Given passage.

┄┄┄┄┄┄

Putting the 'role' back in role-playing games since 2002.
Donate to Codex
Good Old Games
  • Welcome to rpgcodex.net, a site dedicated to discussing computer based role-playing games in a free and open fashion. We're less strict than other forums, but please refer to the rules.

    "This message is awaiting moderator approval": All new users must pass through our moderation queue before they will be able to post normally. Until your account has "passed" your posts will only be visible to yourself (and moderators) until they are approved. Give us a week to get around to approving / deleting / ignoring your mundane opinion on crap before hassling us about it. Once you have passed the moderation period (think of it as a test), you will be able to post normally, just like all the other retards.

The Dragon Age: Inquisition Thread

Zeriel

Arcane
Joined
Jun 17, 2012
Messages
13,972
I thought Deep Roads were cool. Then again, it was just a lot of combat in a game that had acceptable combat, so not surprising I was okay with it. Isometric perspective with good UI makes all the difference, I suppose.
 

Nryn

Cipher
Patron
Joined
Jun 15, 2013
Messages
255
Divinity: Original Sin 2
The comparison to DA:O is praise to me. I really liked DA:o combat. Not nearly as much as BG2 of course, but still a great deal. That's why I gave you the from PST combat (horribru) to BG2 SCS combat (awesome) spectrum. So if they're (DA:O and DA:I) comparable I'm not sure why a combatfag like myself should steer clear ;)

┄┄┄┄┄┄

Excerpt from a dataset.
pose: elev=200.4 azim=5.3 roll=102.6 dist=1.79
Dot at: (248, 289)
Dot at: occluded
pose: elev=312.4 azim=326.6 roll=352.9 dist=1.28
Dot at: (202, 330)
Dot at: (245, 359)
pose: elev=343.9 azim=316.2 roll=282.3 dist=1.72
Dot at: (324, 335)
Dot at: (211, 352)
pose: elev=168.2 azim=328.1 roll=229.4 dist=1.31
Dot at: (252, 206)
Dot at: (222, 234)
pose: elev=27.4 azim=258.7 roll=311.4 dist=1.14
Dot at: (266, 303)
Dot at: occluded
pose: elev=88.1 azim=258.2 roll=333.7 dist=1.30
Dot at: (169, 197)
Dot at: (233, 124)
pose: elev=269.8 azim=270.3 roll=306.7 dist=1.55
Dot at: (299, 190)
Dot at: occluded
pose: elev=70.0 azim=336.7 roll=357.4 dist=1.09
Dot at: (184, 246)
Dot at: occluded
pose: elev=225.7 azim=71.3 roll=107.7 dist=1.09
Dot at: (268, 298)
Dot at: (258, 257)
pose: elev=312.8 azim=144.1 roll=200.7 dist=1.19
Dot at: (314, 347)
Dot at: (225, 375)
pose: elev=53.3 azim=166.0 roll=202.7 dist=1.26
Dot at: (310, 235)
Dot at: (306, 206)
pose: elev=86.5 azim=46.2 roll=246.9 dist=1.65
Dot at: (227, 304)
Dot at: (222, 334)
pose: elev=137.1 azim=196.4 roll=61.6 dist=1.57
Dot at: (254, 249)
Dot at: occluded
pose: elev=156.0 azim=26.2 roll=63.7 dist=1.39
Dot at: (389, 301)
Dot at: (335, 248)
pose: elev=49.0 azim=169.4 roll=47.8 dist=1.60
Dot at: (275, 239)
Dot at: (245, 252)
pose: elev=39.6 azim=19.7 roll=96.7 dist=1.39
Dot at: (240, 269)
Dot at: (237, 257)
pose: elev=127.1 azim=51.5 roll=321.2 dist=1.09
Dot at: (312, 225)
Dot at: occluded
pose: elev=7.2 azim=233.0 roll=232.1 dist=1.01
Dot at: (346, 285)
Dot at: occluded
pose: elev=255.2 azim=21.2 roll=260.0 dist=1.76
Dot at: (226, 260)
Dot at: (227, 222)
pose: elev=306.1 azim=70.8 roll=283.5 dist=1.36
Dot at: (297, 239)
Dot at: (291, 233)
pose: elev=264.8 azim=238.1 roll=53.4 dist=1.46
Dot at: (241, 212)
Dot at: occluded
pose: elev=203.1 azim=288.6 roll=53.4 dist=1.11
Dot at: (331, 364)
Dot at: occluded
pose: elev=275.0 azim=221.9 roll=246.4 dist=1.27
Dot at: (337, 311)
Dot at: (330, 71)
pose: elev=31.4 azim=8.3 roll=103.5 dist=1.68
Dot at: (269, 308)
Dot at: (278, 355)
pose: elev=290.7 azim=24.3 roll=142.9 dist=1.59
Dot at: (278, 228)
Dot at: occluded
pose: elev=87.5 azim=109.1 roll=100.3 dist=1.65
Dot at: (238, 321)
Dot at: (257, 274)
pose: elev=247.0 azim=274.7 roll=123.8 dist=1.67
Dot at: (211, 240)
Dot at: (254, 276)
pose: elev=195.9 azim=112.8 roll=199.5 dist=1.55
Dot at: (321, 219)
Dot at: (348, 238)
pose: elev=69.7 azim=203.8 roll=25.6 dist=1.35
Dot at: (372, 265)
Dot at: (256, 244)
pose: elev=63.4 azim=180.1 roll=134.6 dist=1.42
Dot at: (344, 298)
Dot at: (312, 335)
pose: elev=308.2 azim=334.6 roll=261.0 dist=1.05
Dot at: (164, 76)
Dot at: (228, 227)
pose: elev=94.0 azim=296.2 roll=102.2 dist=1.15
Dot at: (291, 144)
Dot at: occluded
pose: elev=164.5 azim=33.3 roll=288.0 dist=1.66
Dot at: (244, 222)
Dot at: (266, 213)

┄┄┄┄┄┄

Aim.
Reproduce the part of the forum page starting at "Donate to Codex" and ending at "the other retards.".

Finished answer.
Donate to Codex
Good Old Games
  • Welcome to rpgcodex.net, a site dedicated to discussing computer based role-playing games in a free and open fashion. We're less strict than other forums, but please refer to the rules.

    "This message is awaiting moderator approval": All new users must pass through our moderation queue before they will be able to post normally. Until your account has "passed" your posts will only be visible to yourself (and moderators) until they are approved. Give us a week to get around to approving / deleting / ignoring your mundane opinion on crap before hassling us about it. Once you have passed the moderation period (think of it as a test), you will be able to post normally, just like all the other retards.